Less than a year later, Bull took the field as part of the Canadian senior women’s national team program, one step away from  representing her country.

Ultimately, she didn’t make the final cut as the roster was trimmed from 25 to 18 for this summer’s 2017 FIL women’s lacrosse World Cup in England and the 2017 World Games in Poland.

This would have been Bull’s second time wearing the Maple Leaf as she previously made Canada’s U19 team as a 16-year-old.

But while disappointed, Bull also knows she was only nine months post-surgery so she said she was proud of how far she had come.

After all, Bull could have very easily walked away from the sport. But with the lure of lacrosse — and not wanting to go out like that — Bull was determined for a comeback.

She graduated on time last May with her bachelor of science in health and wellness.

Because the injury happened so early in the season, Bull was granted a redshirt year, meaning she could come back and play in her fifth year.

Already done her degree, she is now doing a masters in sports administration.

Bull attended games and practices when she could and followed some of their games online.

“It felt weird not being there because I had been through everything with this team, whether it was fall ball to all the conditioning, the testing, it is just blood, sweat and tears in the fall.

“You go through all that, you get excited before the season and then (this happens),” she said.

There was no doubt in her mind that she wasn’t coming back, but her concern was what sort of player would she be.

“It was not that I wasn’t going to come back, it was more that I wasn’t going to be at my calibre or be a different player than before.

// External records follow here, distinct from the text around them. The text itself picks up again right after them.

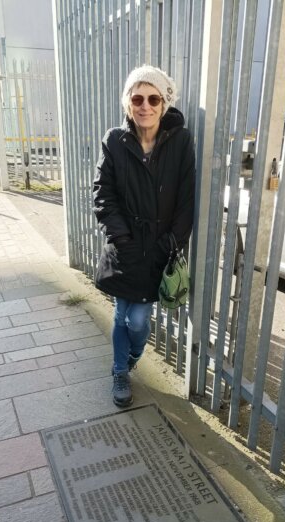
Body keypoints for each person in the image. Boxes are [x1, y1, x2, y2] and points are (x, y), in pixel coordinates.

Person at [92, 65, 196, 408]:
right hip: (125, 246)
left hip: (159, 247)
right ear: (128, 103)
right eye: (137, 98)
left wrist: (171, 242)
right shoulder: (114, 140)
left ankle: (131, 357)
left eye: (153, 98)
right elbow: (102, 195)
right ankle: (120, 370)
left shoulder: (180, 140)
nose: (145, 106)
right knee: (123, 313)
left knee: (137, 319)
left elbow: (186, 199)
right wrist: (123, 239)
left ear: (164, 103)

It was more of just concern of how well I was going to come back,” she explained.

The surgery was performed in April and she spent the next couple of months rehabbing in Buffalo.

She credits head coach Scott Teeter and the team’s trainer, Andy Smith, for helping get through the difficult time.

Bull worked daily with Smith, strengthening her leg and quad muscle ahead of the surgery.

When Bull had doubts, Smith would coax her through the exercises.

Even when she returned home to B.C. — the family has since relocated from Walnut Grove to Chilliwack — Teeter and Smith would check in on her via text.

The first Canadian camp was held in August, but Bull was given a pass.

The extra time allowed her to continue strengthening her knee and getting some much-needed practice time with her school team.

“I was nervous. The first time back on the field, I took shuttles very slow.

“I would jog rather than sprint,” Bull said.

“All you need is that one moment when you do something that you don’t think you can and then you do and you feel fine.”

Buoyed by that confidence, Bull attended the second Canadian camp in late October, and survived the roster cutdown from 41 to 25.

Teeter, Bull’s college coach is also the Canadian coach, and he liked what he saw once Bull was cleared and ready to go a few months back.

“I got to see the old Ashley again,” he said.

“And it’s no surprise. She is a competitor, a true athlete and obviously true athletes don’t like to be injured and they work their tail off to get back on the field.”

Teeter called Bull the ‘heart and soul’ of the Golden Griffins team.

“Phenomenal: that is probably the one word to paraphrase Ashley.

“She has been wonderful for our program,” he said.